= Wenbera =

District in Benishangul-Gumuz Region, Ethiopia

Wenbera is one of the 20 woredas in the Benishangul-Gumuz Region of Ethiopia. Part of the Metekel Zone, it is bordered on the south and west by the Kamashi Zone, on the north by the Beles River which separates it from Guba and Dangur, and by Bulen on the east; the Abay River defines the boundary between Wenbera and the Kamashi Zone.

Towns in Wenbera include Debre Zeyit. The highest point in this woreda is Mount Culan Sancai (2,435 meters), west of Debre Zeyit; other elevations include the Borema range, the Gum Gum mountains and the Sassie mountains in the northwest corner of the woreda. Rivers include the Naga, a south-flowing tributary of the Abay.

==Demographics==
The 2007 national census reported a total population for this woreda of 60,000, of whom 29,196 were men and 30,804 were women; 5,476 or 9.13% of its population were urban dwellers. The majority of the inhabitants said they practiced Ethiopian Orthodox Christianity, with 70.77% of the population reporting they observed this belief, while 16.84% of the population were Moslem, 7.88% practiced traditional beliefs, and 4.02% were Protestant.

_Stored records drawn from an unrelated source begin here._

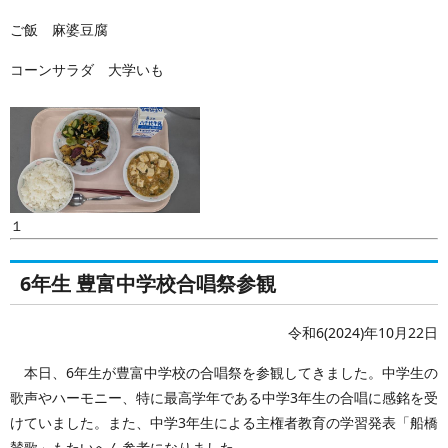
ご飯 麻婆豆腐
コーンサラダ 大学いも
１
6年生 豊富中学校合唱祭参観
令和6(2024)年10月22日
本日、6年生が豊富中学校の合唱祭を参観してきました。中学生の
歌声やハーモニー、特に最高学年である中学3年生の合唱に感銘を受
けていました。また、中学3年生による主権者教育の学習発表「船橋
賛歌」もたいへん参考になりました。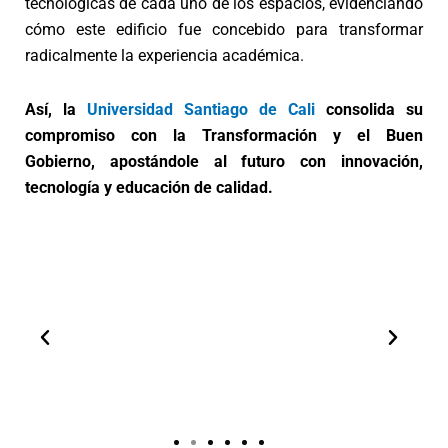
tecnológicas de cada uno de los espacios, evidenciando
cómo este edificio fue concebido para transformar
radicalmente la experiencia académica.
Así, la
Universidad Santiago de Cali
consolida su
compromiso con la Transformación y el Buen
Gobierno, apostándole al futuro con innovación,
tecnología y educación de calidad.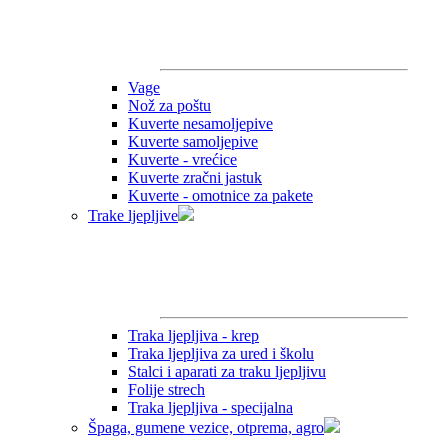
Vage
Nož za poštu
Kuverte nesamoljepive
Kuverte samoljepive
Kuverte - vrećice
Kuverte zračni jastuk
Kuverte - omotnice za pakete
Trake ljepljive
Traka ljepljiva - krep
Traka ljepljiva za ured i školu
Stalci i aparati za traku ljepljivu
Folije strech
Traka ljepljiva - specijalna
Špaga, gumene vezice, otprema, agro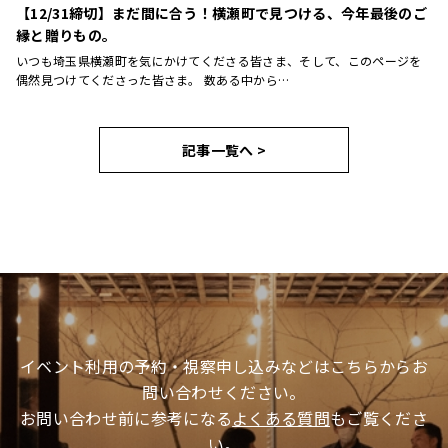
【12/31締切】まだ間に合う！横瀬町で見つける、今年最後のご
縁と贈りもの。
いつも埼玉県横瀬町を気にかけてくださる皆さま、そして、このページを
偶然見つけてくださった皆さま。 数ある中から…
記事一覧へ >
イベント利用の予約・視察申し込みなどはこちらからお
問い合わせください。
お問い合わせ前に参考になる
よくある質問
もご覧くださ
い。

Based on figures from the Central Statistical Agency in 2005, this woreda has an estimated total population of 56,260, of whom 27,409 are men and 28,851 are women; 4,179 or 7.43% of the population are urban dwellers which are greater than the Zone average of 10.7%. With an estimated area of 7,134.53 square kilometers, Wenbera has a population density of 7.9 people per square kilometer which is lower than the Zone average of 8.57.

The 1994 national census reported a total population for this woreda of 41,686 in 8,050 households, of whom 20,411 were men and 21,275 were women; 2,429 or 5.83% of its population were urban. The five largest ethnic groups reported in Wenbera were the Shinasha (33.6%), the Oromo (33.4%), the Gumuz (27%), the Amhara (3.7%), and the Awi (1%) a subgroup of the Agaw; all other ethnic groups made up 1.3% of the population. Oromo is spoken as a first language by 40%, Gumuz by 27%, Boro by 5.1%, Amhara by 3.8%, and 0.7% spoke Berta; the remaining 23.4% spoke all other primary languages reported. The majority of the inhabitants practiced Ethiopian Orthodox Christianity, with 71% of the population reporting they held that belief, while 15.4% were Muslim, and 11% observed traditional religions. Concerning education, 17.31% of the population were considered literate, which is less than the Zone average of 18.61%; 7.96% of children aged 7–12 were in primary school; 2.02% of the children aged 13–14 were in junior secondary school; and 2.79% of the inhabitants aged 15–18 were in senior secondary school. Concerning sanitary conditions, 8.7% of the urban houses and 4.3% of all houses had access to safe drinking water at the time of the census, while 39.3% of the urban and 6.3% of all houses had toilet facilities.